• _Directions_:
A: In the news report, write out the passage starting at "The BBC's Hugh" and ending at "the Arab world.".
B: Using the news report, answer:
(i) How long did Muntadar al-Zaidi spend in a Baghdad jail before his release?
(ii) What was his original jail sentence?
(iii) Who, according to his family, offered him a golden horse?

• _Source_:
- - - - -
Muntadar al-Zaidi shouted 'this is the end' when he threw the shoes at President Bush
The Iraqi man who threw his shoes at former US President George W Bush has been released from custody after nine months in a Baghdad jail.
Muntadar al-Zaidi's act of protest last December made him a hero in large parts of the Arab world and beyond.
Zaidi was convicted of assaulting a foreign leader and was sentenced to three years in jail - later reduced to 12 months after an appeal.
He said he was tortured by government officials while he was imprisoned.
The BBC's Hugh Sykes, in Baghdad, says although Zaidi became a hero to many, large numbers of Iraqis think his actions were unforgivably rude.
Zaidi's family has been preparing to hold a party for him, saying he has received offers of money, jobs and even marriage from sympathisers across the Arab world.
His family claims he was even offered a golden horse by the Emir of Qatar.
- - - - -
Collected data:
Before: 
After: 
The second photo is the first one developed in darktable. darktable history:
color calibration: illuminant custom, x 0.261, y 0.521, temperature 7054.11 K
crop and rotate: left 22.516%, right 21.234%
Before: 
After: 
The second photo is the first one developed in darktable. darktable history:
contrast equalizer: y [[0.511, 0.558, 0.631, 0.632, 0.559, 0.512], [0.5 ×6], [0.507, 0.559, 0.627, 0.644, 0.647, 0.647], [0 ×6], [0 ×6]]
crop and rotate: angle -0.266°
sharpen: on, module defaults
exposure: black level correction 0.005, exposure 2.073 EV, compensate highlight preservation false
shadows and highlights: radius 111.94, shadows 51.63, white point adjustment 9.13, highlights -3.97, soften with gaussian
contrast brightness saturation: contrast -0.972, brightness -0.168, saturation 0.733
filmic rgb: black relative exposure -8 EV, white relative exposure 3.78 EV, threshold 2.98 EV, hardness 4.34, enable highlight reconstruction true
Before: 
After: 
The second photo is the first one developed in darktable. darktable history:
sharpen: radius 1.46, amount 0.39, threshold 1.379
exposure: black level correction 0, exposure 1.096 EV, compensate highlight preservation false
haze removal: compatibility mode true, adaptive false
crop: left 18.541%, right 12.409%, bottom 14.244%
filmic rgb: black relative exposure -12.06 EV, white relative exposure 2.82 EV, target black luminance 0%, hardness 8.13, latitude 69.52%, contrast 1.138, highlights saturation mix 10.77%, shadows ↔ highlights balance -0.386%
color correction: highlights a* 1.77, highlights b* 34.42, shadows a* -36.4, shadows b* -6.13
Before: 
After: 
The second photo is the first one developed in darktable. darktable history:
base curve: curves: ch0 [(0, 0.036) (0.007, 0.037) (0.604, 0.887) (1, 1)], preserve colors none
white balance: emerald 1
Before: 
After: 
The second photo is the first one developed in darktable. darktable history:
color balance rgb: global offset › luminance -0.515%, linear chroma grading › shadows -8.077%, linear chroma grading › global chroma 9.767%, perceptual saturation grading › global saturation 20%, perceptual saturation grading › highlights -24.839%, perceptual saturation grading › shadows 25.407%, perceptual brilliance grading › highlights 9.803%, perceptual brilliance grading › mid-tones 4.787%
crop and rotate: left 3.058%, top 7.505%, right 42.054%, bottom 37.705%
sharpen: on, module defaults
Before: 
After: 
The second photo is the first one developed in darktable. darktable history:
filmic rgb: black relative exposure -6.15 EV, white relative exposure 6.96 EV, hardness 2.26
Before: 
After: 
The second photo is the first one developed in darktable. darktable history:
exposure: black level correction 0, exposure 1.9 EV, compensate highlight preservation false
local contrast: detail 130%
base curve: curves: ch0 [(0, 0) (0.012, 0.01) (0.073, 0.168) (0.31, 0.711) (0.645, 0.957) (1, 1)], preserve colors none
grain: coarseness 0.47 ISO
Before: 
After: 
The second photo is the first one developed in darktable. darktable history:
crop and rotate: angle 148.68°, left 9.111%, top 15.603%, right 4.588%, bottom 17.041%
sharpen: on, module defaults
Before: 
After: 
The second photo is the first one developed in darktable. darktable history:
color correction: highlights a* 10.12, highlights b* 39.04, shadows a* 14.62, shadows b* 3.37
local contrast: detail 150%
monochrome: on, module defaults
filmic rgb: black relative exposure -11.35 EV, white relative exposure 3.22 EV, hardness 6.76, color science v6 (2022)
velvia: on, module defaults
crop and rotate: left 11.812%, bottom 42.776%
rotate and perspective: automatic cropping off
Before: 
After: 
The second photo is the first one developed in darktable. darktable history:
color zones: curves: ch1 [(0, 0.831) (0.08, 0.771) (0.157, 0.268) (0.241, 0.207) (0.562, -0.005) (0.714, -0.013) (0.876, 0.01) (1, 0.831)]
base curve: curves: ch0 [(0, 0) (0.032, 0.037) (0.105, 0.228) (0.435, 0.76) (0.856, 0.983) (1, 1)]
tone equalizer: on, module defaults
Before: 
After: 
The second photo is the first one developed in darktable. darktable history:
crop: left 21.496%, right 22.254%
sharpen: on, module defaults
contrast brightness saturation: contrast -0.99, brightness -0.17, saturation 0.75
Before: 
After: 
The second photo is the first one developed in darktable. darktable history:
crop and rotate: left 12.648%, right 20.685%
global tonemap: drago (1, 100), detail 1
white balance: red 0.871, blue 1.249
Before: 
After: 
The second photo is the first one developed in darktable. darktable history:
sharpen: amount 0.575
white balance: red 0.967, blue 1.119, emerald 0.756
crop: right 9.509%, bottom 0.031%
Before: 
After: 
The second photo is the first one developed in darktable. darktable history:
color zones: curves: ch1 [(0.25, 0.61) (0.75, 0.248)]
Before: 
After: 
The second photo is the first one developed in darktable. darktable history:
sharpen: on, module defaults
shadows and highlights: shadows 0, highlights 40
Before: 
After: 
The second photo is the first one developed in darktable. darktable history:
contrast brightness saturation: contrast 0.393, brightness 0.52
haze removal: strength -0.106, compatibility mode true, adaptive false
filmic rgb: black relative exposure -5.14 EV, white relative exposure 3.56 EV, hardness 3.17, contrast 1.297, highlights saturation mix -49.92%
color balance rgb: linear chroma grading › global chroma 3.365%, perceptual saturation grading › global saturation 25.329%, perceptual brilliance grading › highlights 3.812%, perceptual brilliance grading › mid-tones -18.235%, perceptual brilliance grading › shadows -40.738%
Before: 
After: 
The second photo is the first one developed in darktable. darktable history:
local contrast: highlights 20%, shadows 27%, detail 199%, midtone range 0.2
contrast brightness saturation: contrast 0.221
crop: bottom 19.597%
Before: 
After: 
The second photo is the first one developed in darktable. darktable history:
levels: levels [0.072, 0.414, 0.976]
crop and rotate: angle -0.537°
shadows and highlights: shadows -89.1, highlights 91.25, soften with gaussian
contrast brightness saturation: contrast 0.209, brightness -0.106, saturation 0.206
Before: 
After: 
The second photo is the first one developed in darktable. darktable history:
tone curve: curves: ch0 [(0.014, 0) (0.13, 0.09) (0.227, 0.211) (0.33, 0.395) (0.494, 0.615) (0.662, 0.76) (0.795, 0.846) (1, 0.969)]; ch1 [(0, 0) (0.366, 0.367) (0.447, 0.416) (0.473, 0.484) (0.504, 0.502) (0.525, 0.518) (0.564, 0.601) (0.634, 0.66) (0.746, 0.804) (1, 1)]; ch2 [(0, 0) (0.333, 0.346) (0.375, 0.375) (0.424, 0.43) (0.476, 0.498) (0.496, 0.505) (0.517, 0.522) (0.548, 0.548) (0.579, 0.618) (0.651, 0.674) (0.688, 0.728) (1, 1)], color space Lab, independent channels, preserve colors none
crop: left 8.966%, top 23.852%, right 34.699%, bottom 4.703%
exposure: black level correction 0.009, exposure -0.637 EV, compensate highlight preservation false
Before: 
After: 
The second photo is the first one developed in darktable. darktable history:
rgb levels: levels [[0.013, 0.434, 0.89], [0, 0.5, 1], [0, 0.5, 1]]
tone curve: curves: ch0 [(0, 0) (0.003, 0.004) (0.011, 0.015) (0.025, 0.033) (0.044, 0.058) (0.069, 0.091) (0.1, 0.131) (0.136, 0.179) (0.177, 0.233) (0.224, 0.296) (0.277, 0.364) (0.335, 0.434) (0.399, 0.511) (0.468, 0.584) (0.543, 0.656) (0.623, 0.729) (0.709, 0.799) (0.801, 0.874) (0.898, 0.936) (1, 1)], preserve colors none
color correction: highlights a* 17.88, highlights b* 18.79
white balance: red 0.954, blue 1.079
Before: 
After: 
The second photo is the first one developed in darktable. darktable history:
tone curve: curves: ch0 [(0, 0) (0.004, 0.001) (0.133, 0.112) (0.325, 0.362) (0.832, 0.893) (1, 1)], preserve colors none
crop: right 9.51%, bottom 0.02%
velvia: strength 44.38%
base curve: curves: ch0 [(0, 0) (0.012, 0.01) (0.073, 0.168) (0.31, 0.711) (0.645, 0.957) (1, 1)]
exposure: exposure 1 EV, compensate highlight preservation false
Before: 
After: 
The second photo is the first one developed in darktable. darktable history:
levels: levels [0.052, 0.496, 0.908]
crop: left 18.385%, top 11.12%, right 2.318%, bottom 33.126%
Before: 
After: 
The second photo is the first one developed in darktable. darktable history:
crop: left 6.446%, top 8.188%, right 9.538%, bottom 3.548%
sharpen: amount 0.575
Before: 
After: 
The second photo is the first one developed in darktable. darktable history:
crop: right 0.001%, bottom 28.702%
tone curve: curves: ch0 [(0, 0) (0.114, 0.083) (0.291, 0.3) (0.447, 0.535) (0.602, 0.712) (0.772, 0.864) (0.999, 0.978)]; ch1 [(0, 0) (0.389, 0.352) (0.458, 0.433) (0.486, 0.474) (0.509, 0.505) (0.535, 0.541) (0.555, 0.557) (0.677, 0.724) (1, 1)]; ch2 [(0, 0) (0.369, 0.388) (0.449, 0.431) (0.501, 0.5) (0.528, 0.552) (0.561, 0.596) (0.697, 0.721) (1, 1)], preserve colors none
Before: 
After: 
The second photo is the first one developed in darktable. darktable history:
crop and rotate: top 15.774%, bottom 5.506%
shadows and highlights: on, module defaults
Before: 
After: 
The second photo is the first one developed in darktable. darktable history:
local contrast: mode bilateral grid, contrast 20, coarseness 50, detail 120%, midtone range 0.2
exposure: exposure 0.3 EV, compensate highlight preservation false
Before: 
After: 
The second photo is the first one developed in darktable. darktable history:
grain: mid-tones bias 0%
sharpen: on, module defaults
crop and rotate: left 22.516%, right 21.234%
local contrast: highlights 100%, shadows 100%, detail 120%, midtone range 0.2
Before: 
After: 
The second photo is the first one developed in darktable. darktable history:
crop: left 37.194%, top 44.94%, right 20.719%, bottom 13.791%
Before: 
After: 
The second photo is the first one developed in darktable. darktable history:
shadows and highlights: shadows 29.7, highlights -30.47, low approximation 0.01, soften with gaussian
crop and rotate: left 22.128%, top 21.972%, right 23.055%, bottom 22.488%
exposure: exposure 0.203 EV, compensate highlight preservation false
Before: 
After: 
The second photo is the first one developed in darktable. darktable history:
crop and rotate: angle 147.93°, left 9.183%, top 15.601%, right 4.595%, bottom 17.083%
- - - - -
• _Worked solutions_:
A:
The BBC's Hugh Sykes, in Baghdad, says although Zaidi became a hero to many, large numbers of Iraqis think his actions were unforgivably rude.
Zaidi's family has been preparing to hold a party for him, saying he has received offers of money, jobs and even marriage from sympathisers across the Arab world.

B:
(i) Nine months
(ii) Three years
(iii) The Emir of Qatar